- Born: June 23, 1901 Châtellerault, France
- Died: December 9, 1990 (aged 89) Pau, France
- Occupations: Journalist, Businessman, Spy, Resistance fighter
- Notable work: Alibi Network

= Georges Charaudeau =

Georges Charaudeau (June 23, 1901 – December 9, 1990) was a French Resistance fighter, journalist, businessman, and spy. He was among the first resistance members during World War II and was the founder and leader of the Alibi Network within the French Resistance.

In civilian life, Charaudeau contributed to the development of French motor racing, leading several media outlets, associations, and sports federations. He also played a significant role in modernizing the Pau Grand Prix in 1933.

== Early life ==
Born in Châtellerault, Charaudeau spent his early years working with his father in the food industry. A devout Catholic, he briefly joined the Christian Democrats but maintained political independence to safeguard his judgment.
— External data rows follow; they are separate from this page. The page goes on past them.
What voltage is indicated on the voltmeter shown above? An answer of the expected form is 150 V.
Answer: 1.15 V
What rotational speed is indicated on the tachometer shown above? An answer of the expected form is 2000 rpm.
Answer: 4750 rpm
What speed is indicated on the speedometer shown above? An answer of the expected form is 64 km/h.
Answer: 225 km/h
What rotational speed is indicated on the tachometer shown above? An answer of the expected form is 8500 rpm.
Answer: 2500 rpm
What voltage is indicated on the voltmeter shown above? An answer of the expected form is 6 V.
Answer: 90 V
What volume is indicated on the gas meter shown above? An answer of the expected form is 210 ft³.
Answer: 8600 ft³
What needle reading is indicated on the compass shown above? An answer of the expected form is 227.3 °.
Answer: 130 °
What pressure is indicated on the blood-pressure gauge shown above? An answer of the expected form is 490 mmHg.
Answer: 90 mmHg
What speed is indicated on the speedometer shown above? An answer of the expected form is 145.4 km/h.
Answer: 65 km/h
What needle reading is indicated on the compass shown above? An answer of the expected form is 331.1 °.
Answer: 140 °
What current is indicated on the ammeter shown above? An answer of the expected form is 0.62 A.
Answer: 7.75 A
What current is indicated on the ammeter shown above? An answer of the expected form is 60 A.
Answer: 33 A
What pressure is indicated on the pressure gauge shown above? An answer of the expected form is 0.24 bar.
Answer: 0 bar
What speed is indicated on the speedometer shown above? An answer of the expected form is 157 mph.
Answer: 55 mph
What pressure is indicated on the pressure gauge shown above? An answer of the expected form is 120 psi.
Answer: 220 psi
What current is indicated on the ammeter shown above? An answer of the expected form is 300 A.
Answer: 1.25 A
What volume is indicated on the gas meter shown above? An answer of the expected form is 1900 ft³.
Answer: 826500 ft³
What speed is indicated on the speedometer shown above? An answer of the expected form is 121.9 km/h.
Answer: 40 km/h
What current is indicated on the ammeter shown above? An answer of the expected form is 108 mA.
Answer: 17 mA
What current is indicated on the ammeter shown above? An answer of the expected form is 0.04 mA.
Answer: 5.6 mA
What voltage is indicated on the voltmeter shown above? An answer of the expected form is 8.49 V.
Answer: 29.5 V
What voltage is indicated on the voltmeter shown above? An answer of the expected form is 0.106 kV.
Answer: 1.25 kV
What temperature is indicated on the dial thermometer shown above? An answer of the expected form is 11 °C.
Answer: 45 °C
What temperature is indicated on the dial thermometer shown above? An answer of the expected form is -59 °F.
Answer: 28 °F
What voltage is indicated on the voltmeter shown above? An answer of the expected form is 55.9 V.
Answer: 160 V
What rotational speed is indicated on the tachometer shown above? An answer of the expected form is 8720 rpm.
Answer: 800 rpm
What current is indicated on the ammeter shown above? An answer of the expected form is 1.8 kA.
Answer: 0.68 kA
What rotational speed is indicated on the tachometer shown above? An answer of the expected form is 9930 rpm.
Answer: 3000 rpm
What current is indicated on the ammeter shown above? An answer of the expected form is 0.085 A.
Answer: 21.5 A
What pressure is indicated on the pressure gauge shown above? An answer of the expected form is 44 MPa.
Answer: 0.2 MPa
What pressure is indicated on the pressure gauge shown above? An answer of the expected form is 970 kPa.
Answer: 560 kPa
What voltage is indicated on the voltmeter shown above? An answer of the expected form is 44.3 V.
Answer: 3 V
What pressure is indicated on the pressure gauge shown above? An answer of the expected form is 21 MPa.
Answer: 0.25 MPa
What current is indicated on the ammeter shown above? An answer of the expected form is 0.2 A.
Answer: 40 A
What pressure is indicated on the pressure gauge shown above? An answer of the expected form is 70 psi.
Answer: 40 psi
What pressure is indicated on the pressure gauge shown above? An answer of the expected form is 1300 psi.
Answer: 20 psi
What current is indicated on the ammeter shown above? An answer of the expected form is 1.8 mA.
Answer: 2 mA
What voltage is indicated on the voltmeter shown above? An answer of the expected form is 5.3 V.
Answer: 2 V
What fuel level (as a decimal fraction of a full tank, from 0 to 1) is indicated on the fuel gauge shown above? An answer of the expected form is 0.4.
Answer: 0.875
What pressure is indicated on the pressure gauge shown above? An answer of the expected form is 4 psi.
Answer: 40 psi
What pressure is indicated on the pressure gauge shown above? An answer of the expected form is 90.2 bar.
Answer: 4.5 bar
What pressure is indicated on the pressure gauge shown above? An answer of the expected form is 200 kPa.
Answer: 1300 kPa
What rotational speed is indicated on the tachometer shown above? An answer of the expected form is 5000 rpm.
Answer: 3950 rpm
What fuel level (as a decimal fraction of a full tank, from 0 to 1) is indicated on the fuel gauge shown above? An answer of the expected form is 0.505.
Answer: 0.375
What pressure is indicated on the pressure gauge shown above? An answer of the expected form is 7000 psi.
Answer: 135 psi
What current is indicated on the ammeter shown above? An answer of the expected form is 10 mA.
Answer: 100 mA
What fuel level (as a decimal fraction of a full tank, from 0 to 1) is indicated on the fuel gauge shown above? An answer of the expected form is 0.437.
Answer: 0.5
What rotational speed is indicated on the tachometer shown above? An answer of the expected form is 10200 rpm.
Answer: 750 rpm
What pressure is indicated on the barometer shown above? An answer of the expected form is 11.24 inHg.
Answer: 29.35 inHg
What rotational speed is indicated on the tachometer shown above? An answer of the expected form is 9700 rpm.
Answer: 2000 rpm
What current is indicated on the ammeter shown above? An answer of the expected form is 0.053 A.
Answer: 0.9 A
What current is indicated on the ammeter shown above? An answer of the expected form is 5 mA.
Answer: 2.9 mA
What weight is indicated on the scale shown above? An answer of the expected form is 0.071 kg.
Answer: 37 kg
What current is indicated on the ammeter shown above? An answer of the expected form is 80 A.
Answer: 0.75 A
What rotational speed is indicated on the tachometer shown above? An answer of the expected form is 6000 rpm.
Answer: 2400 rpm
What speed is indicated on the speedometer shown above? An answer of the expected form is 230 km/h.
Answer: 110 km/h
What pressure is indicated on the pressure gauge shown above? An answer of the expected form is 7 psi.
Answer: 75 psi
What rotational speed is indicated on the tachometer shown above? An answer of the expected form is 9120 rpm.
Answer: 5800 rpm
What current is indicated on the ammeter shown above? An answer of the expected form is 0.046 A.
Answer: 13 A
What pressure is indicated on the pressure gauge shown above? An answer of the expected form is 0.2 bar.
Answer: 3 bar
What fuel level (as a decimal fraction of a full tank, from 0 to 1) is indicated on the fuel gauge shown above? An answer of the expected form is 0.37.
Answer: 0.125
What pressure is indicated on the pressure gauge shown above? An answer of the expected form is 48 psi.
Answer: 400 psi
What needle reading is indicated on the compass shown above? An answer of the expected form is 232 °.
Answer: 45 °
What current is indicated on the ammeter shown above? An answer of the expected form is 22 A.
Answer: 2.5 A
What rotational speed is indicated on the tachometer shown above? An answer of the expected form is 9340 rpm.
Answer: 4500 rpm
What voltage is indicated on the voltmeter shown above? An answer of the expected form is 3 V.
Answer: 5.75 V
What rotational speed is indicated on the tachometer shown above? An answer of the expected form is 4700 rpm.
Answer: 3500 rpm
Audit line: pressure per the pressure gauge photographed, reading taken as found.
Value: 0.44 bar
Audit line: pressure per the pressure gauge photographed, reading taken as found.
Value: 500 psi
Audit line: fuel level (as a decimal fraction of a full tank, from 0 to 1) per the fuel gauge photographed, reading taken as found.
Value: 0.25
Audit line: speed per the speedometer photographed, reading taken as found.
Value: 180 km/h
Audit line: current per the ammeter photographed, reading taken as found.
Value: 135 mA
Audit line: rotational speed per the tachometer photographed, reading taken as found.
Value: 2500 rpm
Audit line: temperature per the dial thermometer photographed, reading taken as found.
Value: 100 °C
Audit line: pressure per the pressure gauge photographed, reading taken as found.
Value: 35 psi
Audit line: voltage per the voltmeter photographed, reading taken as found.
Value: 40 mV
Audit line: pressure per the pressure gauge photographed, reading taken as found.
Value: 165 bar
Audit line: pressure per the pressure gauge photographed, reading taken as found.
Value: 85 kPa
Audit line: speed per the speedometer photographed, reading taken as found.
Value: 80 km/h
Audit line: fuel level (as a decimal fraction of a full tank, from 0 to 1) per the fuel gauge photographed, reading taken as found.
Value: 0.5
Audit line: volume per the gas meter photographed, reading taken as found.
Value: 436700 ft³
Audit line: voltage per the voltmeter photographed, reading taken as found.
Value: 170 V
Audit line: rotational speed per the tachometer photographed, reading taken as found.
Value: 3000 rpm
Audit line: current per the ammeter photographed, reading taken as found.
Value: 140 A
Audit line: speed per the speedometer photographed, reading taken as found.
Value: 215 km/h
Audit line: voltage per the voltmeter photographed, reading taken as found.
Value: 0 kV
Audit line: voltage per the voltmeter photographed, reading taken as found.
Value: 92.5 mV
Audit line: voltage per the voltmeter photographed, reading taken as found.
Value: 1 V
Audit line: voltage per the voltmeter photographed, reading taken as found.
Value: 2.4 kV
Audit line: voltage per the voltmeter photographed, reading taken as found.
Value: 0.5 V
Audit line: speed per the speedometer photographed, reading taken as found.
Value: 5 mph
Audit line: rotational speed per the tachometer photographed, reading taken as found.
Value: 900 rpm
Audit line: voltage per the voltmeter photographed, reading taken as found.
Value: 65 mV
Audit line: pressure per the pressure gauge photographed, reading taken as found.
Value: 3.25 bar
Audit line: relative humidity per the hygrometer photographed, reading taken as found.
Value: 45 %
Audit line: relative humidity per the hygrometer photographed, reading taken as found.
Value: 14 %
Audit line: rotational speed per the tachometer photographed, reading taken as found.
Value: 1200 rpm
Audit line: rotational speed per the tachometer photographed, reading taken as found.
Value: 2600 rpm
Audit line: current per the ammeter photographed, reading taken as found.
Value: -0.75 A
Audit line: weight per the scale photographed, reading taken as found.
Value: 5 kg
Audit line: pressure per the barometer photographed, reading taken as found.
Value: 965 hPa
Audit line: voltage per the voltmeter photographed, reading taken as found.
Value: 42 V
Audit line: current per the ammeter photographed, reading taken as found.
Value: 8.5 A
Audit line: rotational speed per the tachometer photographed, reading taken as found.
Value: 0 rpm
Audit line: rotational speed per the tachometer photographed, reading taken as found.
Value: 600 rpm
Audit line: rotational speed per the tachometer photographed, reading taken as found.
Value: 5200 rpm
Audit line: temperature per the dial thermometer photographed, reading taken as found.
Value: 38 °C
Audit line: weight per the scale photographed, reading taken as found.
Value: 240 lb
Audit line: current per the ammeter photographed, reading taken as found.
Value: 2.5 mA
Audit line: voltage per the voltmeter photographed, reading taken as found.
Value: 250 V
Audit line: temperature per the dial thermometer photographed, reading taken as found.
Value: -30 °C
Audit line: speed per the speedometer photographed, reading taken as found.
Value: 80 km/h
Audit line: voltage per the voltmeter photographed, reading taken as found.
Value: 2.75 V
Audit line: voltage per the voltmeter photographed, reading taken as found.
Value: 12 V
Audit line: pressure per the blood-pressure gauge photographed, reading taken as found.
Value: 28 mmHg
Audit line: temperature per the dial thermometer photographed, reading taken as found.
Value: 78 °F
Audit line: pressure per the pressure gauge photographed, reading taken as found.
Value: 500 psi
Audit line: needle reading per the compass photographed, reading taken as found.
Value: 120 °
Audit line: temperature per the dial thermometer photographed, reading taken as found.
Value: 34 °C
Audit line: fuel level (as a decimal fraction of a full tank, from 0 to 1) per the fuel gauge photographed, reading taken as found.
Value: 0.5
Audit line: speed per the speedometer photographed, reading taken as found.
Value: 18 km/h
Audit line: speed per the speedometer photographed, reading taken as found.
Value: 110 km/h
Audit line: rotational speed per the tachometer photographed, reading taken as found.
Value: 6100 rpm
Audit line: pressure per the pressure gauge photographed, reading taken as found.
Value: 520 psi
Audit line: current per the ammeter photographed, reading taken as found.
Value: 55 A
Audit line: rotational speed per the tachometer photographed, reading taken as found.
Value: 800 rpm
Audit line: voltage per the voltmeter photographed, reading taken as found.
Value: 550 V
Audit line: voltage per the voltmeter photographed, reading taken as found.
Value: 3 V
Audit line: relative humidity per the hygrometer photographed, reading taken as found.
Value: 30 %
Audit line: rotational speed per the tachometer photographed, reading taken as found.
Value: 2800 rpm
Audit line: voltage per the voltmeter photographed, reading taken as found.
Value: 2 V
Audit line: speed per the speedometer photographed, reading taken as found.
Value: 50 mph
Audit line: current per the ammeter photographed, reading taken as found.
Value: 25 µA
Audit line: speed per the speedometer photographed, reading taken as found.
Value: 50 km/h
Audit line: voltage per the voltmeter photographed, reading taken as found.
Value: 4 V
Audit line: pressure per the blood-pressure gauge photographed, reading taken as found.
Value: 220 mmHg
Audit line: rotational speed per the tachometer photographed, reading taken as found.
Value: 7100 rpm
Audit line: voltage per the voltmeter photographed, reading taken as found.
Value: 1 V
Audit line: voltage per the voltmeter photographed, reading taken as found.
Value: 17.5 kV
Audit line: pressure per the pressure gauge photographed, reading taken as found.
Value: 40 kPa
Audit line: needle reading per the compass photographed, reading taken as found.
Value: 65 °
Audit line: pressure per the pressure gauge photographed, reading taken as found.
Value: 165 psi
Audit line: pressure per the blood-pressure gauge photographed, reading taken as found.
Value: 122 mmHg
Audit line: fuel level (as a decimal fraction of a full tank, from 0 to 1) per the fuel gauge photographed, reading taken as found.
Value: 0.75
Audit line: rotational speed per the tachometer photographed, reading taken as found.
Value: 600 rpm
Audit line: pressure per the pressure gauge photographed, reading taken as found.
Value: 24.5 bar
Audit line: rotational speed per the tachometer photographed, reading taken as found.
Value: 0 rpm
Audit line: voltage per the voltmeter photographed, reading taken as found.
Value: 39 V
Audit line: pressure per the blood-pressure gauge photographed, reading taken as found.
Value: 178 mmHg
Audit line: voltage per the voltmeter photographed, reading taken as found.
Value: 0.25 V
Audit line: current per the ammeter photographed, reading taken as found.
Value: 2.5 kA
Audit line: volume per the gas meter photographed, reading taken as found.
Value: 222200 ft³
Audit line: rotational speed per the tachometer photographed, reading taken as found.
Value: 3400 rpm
Charaudeau was passionate about motorsport and played a pivotal role in bringing the French Grand Prix to his hometown of Pau. In 1933, he helped design a new Pau Circuit and became the secretary-general of the Automobile Club Basco-Béarnais, overseeing the second edition of the Pau Grand Prix.

== Early resistance activities ==
In 1936, driven by his opposition to dictatorships, Charaudeau began undertaking missions for the Deuxième Bureau of the French intelligence services. He also established ties with the British MI6 during his time in Spain. After the June 22, 1940 armistice, he founded the Alibi Network, which supplied intelligence to MI6 from 1940 to 1944.

== Post-liberation career ==
A close friend of Edmond Michelet, Charaudeau joined the Ministry of War as a special advisor after France's liberation. He later worked with the Ministry of Veterans Affairs.

From 1945 to 1960, he held numerous roles:
- Administrator at L'Équipe,
- Board member of Air Liquide,
- Secretary-General and later Vice-President of the French Federation of Motorsport (FFSA). He organized Formula 1 events for teams such as Maserati, Ferrari, and Gordini.

In 1960, Charaudeau became the general director of the legal journal "Petites Affiches" and contributed significantly to the reform of France’s corporate legal code.

== Retirement and death ==
Charaudeau retired to his childhood city of Pau in 1975, where he died in December 1990. He remained a traditionalist Catholic to his death.